─── Data to process ───

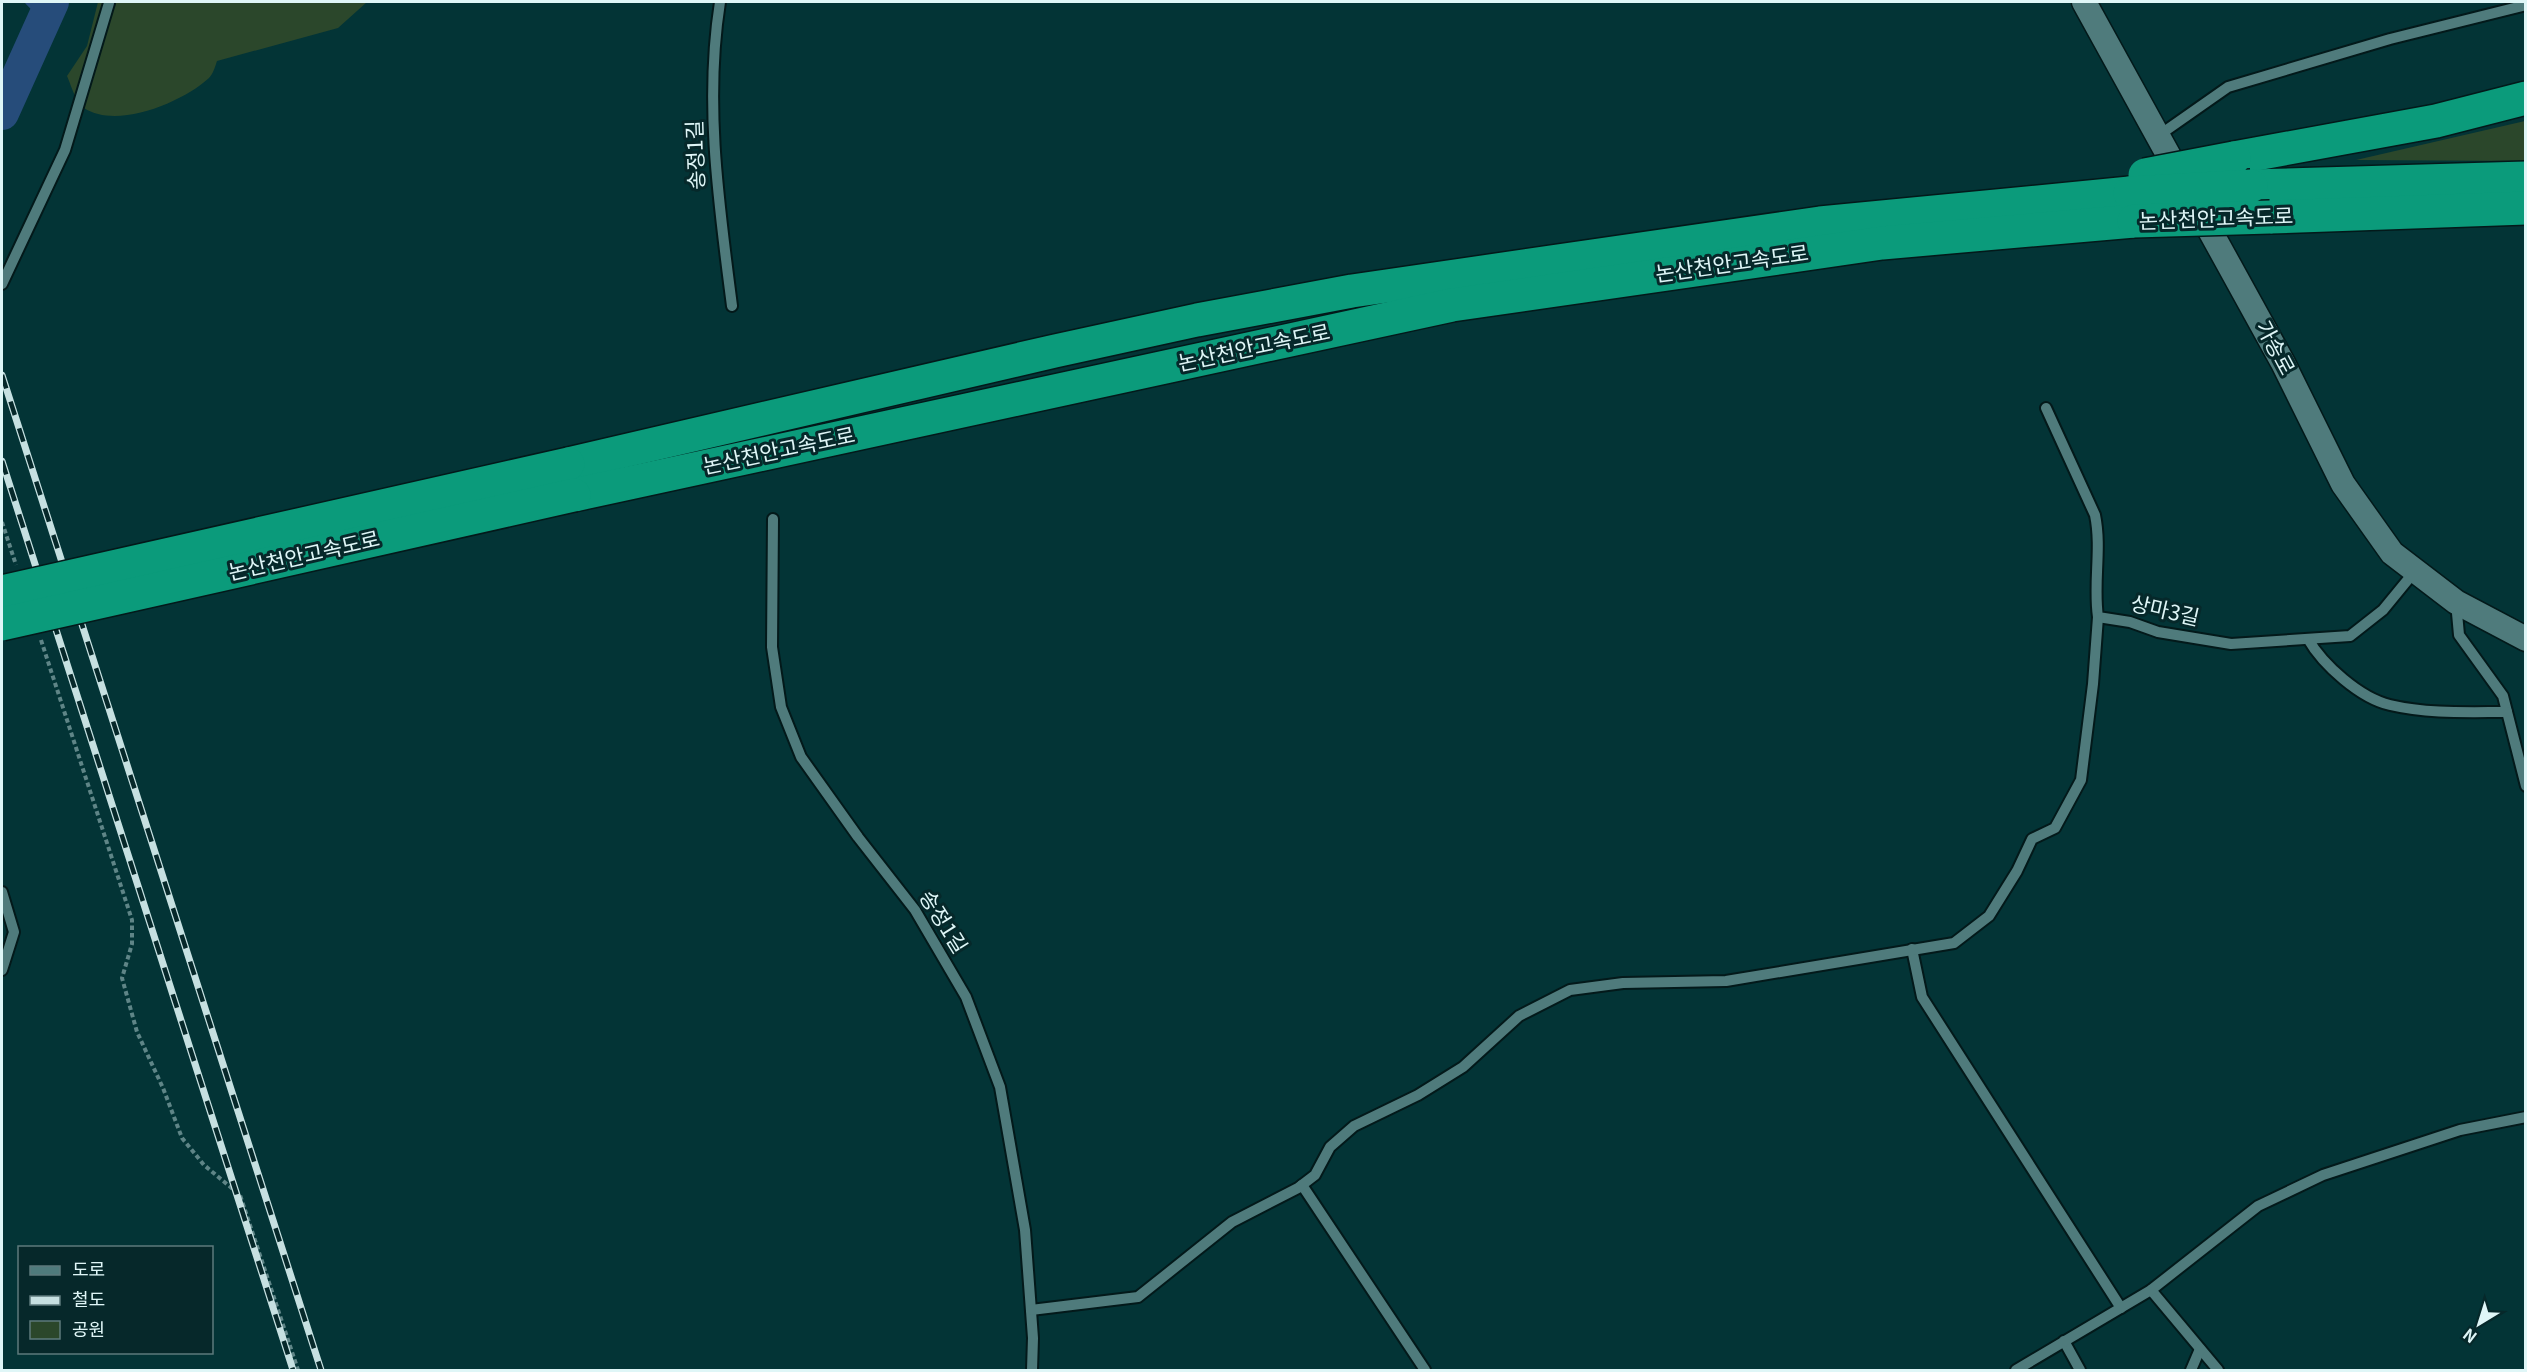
<svg xmlns="http://www.w3.org/2000/svg" width="2527" height="1372" font-family="Georgia,'Noto Sans KR',serif">
	<style>
		.green { fill: #2b472b }
		.lines { fill: none; stroke-linecap: round; stroke-linejoin: round }
		.stream { stroke: #264c7a; stroke-width: 6 }
		.river { stroke: #264c7a; stroke-width: 34 }
		.service-casing { stroke: #03191a; stroke-width: 14 }
		.tertiary-casing { stroke: #03191a; stroke-width: 27 }
		.motorway-casing { stroke: #03191a; stroke-width: 36 }
		.path { stroke: #5f8587; stroke-width: 4; stroke-dasharray: 4.5 3; stroke-linecap: butt }
		.service { stroke: #4f7b7c; stroke-width: 10 }
		.tertiary { stroke: #4f7b7c; stroke-width: 24 }
		.motorway { stroke: #0b9b7b; stroke-width: 33 }
		.rail-casing { stroke: #c6e0e1; stroke-width: 7 }
		.rail { stroke: #06282a; stroke-width: 4.5; stroke-dasharray: 14; stroke-linecap: butt }
		.motorway-bridge-casing { stroke: #03191a; stroke-width: 36; stroke-linecap: butt }
		.motorway-bridge { stroke: #0b9b7b; stroke-width: 33 }
		.labels { text-anchor: middle; stroke-width: 6; stroke-linejoin: round; paint-order: stroke }
		.street-label { font-size: 21px; fill: #dff6f7; stroke: #06282a }
	</style>
	<rect width="100%" height="100%" fill="#033436"/>
	<g class="green">
		<path d="M 98,2 L 367,2 L 338,28 L 217,61 C 215,67 213,74 209,78 C 183,102 117,130 84,108 C 76,103 71,85 67,76 L 87,46 Z"/>
		<polygon points="2525,121 2525,161 2356,160"/>
	</g>
	<g class="lines">
		<polyline class="stream" points="28,2 43,17"/>
		<polyline class="river" points="2,113 52,2"/>
		<defs>
			<g id="service">
				<path d="M 720,2 C 704,103 719,205 732,306"/>
				<polyline points="2158,136 2228,87 2390,39 2526,5"/>
				<polyline points="2,284 65,150 109,3"/>
				<path d="M 2046,408 L 2095,515 C 2102,549 2093,583 2098,617 L 2130,622 L 2158,632 L 2231,644 L 2350,636 L 2383,610 L 2415,571"/>
				<polyline points="773,519 772,647 781,707 801,757 858,837 915,910 966,997 1000,1087 1025,1230 1033,1338 1032,1370"/>
				<polyline points="2456,602 2459,635 2503,696 2526,786"/>
				<path d="M 2308,639 C 2323,665 2360,698 2390,705 C 2428,714 2468,712 2507,712"/>
				<polyline points="2,892 14,932 2,970"/>
				<polyline points="1912,949 1922,997 2121,1308"/>
				<polyline points="1302,1185 1425,1370"/>
				<polyline points="2151,1290 2218,1370"/>
				<polyline points="1031,1310 1138,1297 1232,1222 1298,1188 1315,1175 1330,1147 1354,1126 1418,1095 1463,1067 1519,1016 1570,990 1623,983 1726,981 1954,943 1989,916 2017,871 2032,839 2055,828 2081,780 2093,684 2098,617"/>
				<polyline points="2064,1341 2080,1370"/>
				<polyline points="2016,1370 2151,1290 2258,1206 2323,1175 2460,1130 2526,1117"/>
				<polyline points="2191,1370 2200,1349"/>
			</g>
			<polyline id="tertiary" points="2084,2 2283,363 2343,484 2392,553 2456,602 2526,639"/>
			<g id="motorway">
				<polyline points="2234,158 2436,121 2526,98"/>
				<polyline points="2251,186 2526,178"/>
				<polyline points="2270,217 2526,208"/>
				<polyline points="568,464 1055,351 1197,320 1352,291 1820,223 2130,193"/>
				<polyline points="574,495 1452,305 1882,243 2134,221"/>
			</g>
		</defs>
		<use href="#service" class="service-casing"/>
		<use href="#tertiary" class="tertiary-casing"/>
		<use href="#motorway" class="motorway-casing"/>
		<g class="path">
			<polyline points="2,522 16,565"/>
			<polyline points="41,640 132,920 132,944 122,978 137,1032 163,1088 182,1138 204,1165 240,1195 298,1370"/>
		</g>
		<use href="#service" class="service"/>
		<use href="#tertiary" class="tertiary"/>
		<use href="#motorway" class="motorway"/>
		<defs>
			<g id="rail">
				<polyline points="2,375 321,1370"/>
				<polyline points="2,461 293,1370"/>
			</g>
		</defs>
		<use href="#rail" class="rail-casing"/>
		<use href="#rail" class="rail"/>
		<defs>
			<g id="motorway-bridge">
				<polyline points="2145,175 2234,158"/>
				<polyline points="2130,193 2251,186"/>
				<polyline points="2134,221 2270,217"/>
				<polyline points="2,592 568,464"/>
				<polyline points="2,624 574,495"/>
			</g>
		</defs>
		<use href="#motorway-bridge" class="motorway-bridge-casing"/>
		<use href="#motorway-bridge" class="motorway-bridge"/>
	</g>
	<g class="labels">
		<g class="street-label">
			<text transform="translate(696 155) rotate(-92)" y="7">송정1길</text>
			<text transform="translate(2216 219) rotate(-2)" y="7">논산천안고속도로</text>
			<text transform="translate(1732 264) rotate(-8)" y="7">논산천안고속도로</text>
			<text transform="translate(1254 348) rotate(-12)" y="7">논산천안고속도로</text>
			<text transform="translate(2275 348) rotate(62)" y="7">가송로</text>
			<text transform="translate(779 451) rotate(-12)" y="7">논산천안고속도로</text>
			<text transform="translate(304 556) rotate(-13)" y="7">논산천안고속도로</text>
			<text transform="translate(2165 611) rotate(13)" y="7">상마3길</text>
			<text transform="translate(943 922) rotate(58)" y="7">송정1길</text>
		</g>
	</g>
	<rect width="2527" height="1372" fill="none" stroke="#dff6f7" stroke-width="6"/>
	<rect x="18" y="1246" width="195" height="108" fill="#06282a" stroke="#5d7a7c" stroke-width="1.5"/>
	<rect x="30" y="1266" width="30" height="9" fill="#4f7b7c" stroke="#5d7a7c" stroke-width="1.5"/>
	<text x="72" y="1276" font-size="18" fill="#dff6f7">도로</text>
	<rect x="30" y="1296" width="30" height="9" fill="#c6e0e1" stroke="#5d7a7c" stroke-width="1.5"/>
	<text x="72" y="1306" font-size="18" fill="#dff6f7">철도</text>
	<rect x="30" y="1321" width="30" height="18" fill="#2b472b" stroke="#5d7a7c" stroke-width="1.5"/>
	<text x="72" y="1336" font-size="18" fill="#dff6f7">공원</text>
	<g transform="translate(2479 1324) rotate(218)" stroke="#06282a" stroke-width="4.5" paint-order="stroke">
	<path d="M0-4.5L10 22L0 15L-10 22Z" fill="#dff6f7"/>
	<text y="-9" font-size="16" font-weight="bold" text-anchor="middle" fill="#dff6f7">N</text>
	</g>
</svg>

───

What to do
Without the pictures, repeat every record above exactly as written.

Problem solution
<svg xmlns="http://www.w3.org/2000/svg" width="2527" height="1372" font-family="Georgia,'Noto Sans KR',serif">
	<style>
		.green { fill: #2b472b }
		.lines { fill: none; stroke-linecap: round; stroke-linejoin: round }
		.stream { stroke: #264c7a; stroke-width: 6 }
		.river { stroke: #264c7a; stroke-width: 34 }
		.service-casing { stroke: #03191a; stroke-width: 14 }
		.tertiary-casing { stroke: #03191a; stroke-width: 27 }
		.motorway-casing { stroke: #03191a; stroke-width: 36 }
		.path { stroke: #5f8587; stroke-width: 4; stroke-dasharray: 4.5 3; stroke-linecap: butt }
		.service { stroke: #4f7b7c; stroke-width: 10 }
		.tertiary { stroke: #4f7b7c; stroke-width: 24 }
		.motorway { stroke: #0b9b7b; stroke-width: 33 }
		.rail-casing { stroke: #c6e0e1; stroke-width: 7 }
		.rail { stroke: #06282a; stroke-width: 4.5; stroke-dasharray: 14; stroke-linecap: butt }
		.motorway-bridge-casing { stroke: #03191a; stroke-width: 36; stroke-linecap: butt }
		.motorway-bridge { stroke: #0b9b7b; stroke-width: 33 }
		.labels { text-anchor: middle; stroke-width: 6; stroke-linejoin: round; paint-order: stroke }
		.street-label { font-size: 21px; fill: #dff6f7; stroke: #06282a }
	</style>
	<rect width="100%" height="100%" fill="#033436"/>
	<g class="green">
		<path d="M 98,2 L 367,2 L 338,28 L 217,61 C 215,67 213,74 209,78 C 183,102 117,130 84,108 C 76,103 71,85 67,76 L 87,46 Z"/>
		<polygon points="2525,121 2525,161 2356,160"/>
	</g>
	<g class="lines">
		<polyline class="stream" points="28,2 43,17"/>
		<polyline class="river" points="2,113 52,2"/>
		<defs>
			<g id="service">
				<path d="M 720,2 C 704,103 719,205 732,306"/>
				<polyline points="2158,136 2228,87 2390,39 2526,5"/>
				<polyline points="2,284 65,150 109,3"/>
				<path d="M 2046,408 L 2095,515 C 2102,549 2093,583 2098,617 L 2130,622 L 2158,632 L 2231,644 L 2350,636 L 2383,610 L 2415,571"/>
				<polyline points="773,519 772,647 781,707 801,757 858,837 915,910 966,997 1000,1087 1025,1230 1033,1338 1032,1370"/>
				<polyline points="2456,602 2459,635 2503,696 2526,786"/>
				<path d="M 2308,639 C 2323,665 2360,698 2390,705 C 2428,714 2468,712 2507,712"/>
				<polyline points="2,892 14,932 2,970"/>
				<polyline points="1912,949 1922,997 2121,1308"/>
				<polyline points="1302,1185 1425,1370"/>
				<polyline points="2151,1290 2218,1370"/>
				<polyline points="1031,1310 1138,1297 1232,1222 1298,1188 1315,1175 1330,1147 1354,1126 1418,1095 1463,1067 1519,1016 1570,990 1623,983 1726,981 1954,943 1989,916 2017,871 2032,839 2055,828 2081,780 2093,684 2098,617"/>
				<polyline points="2064,1341 2080,1370"/>
				<polyline points="2016,1370 2151,1290 2258,1206 2323,1175 2460,1130 2526,1117"/>
				<polyline points="2191,1370 2200,1349"/>
			</g>
			<polyline id="tertiary" points="2084,2 2283,363 2343,484 2392,553 2456,602 2526,639"/>
			<g id="motorway">
				<polyline points="2234,158 2436,121 2526,98"/>
				<polyline points="2251,186 2526,178"/>
				<polyline points="2270,217 2526,208"/>
				<polyline points="568,464 1055,351 1197,320 1352,291 1820,223 2130,193"/>
				<polyline points="574,495 1452,305 1882,243 2134,221"/>
			</g>
		</defs>
		<use href="#service" class="service-casing"/>
		<use href="#tertiary" class="tertiary-casing"/>
		<use href="#motorway" class="motorway-casing"/>
		<g class="path">
			<polyline points="2,522 16,565"/>
			<polyline points="41,640 132,920 132,944 122,978 137,1032 163,1088 182,1138 204,1165 240,1195 298,1370"/>
		</g>
		<use href="#service" class="service"/>
		<use href="#tertiary" class="tertiary"/>
		<use href="#motorway" class="motorway"/>
		<defs>
			<g id="rail">
				<polyline points="2,375 321,1370"/>
				<polyline points="2,461 293,1370"/>
			</g>
		</defs>
		<use href="#rail" class="rail-casing"/>
		<use href="#rail" class="rail"/>
		<defs>
			<g id="motorway-bridge">
				<polyline points="2145,175 2234,158"/>
				<polyline points="2130,193 2251,186"/>
				<polyline points="2134,221 2270,217"/>
				<polyline points="2,592 568,464"/>
				<polyline points="2,624 574,495"/>
			</g>
		</defs>
		<use href="#motorway-bridge" class="motorway-bridge-casing"/>
		<use href="#motorway-bridge" class="motorway-bridge"/>
	</g>
	<g class="labels">
		<g class="street-label">
			<text transform="translate(696 155) rotate(-92)" y="7">송정1길</text>
			<text transform="translate(2216 219) rotate(-2)" y="7">논산천안고속도로</text>
			<text transform="translate(1732 264) rotate(-8)" y="7">논산천안고속도로</text>
			<text transform="translate(1254 348) rotate(-12)" y="7">논산천안고속도로</text>
			<text transform="translate(2275 348) rotate(62)" y="7">가송로</text>
			<text transform="translate(779 451) rotate(-12)" y="7">논산천안고속도로</text>
			<text transform="translate(304 556) rotate(-13)" y="7">논산천안고속도로</text>
			<text transform="translate(2165 611) rotate(13)" y="7">상마3길</text>
			<text transform="translate(943 922) rotate(58)" y="7">송정1길</text>
		</g>
	</g>
	<rect width="2527" height="1372" fill="none" stroke="#dff6f7" stroke-width="6"/>
	<rect x="18" y="1246" width="195" height="108" fill="#06282a" stroke="#5d7a7c" stroke-width="1.5"/>
	<rect x="30" y="1266" width="30" height="9" fill="#4f7b7c" stroke="#5d7a7c" stroke-width="1.5"/>
	<text x="72" y="1276" font-size="18" fill="#dff6f7">도로</text>
	<rect x="30" y="1296" width="30" height="9" fill="#c6e0e1" stroke="#5d7a7c" stroke-width="1.5"/>
	<text x="72" y="1306" font-size="18" fill="#dff6f7">철도</text>
	<rect x="30" y="1321" width="30" height="18" fill="#2b472b" stroke="#5d7a7c" stroke-width="1.5"/>
	<text x="72" y="1336" font-size="18" fill="#dff6f7">공원</text>
	<g transform="translate(2479 1324) rotate(218)" stroke="#06282a" stroke-width="4.5" paint-order="stroke">
	<path d="M0-4.5L10 22L0 15L-10 22Z" fill="#dff6f7"/>
	<text y="-9" font-size="16" font-weight="bold" text-anchor="middle" fill="#dff6f7">N</text>
	</g>
</svg>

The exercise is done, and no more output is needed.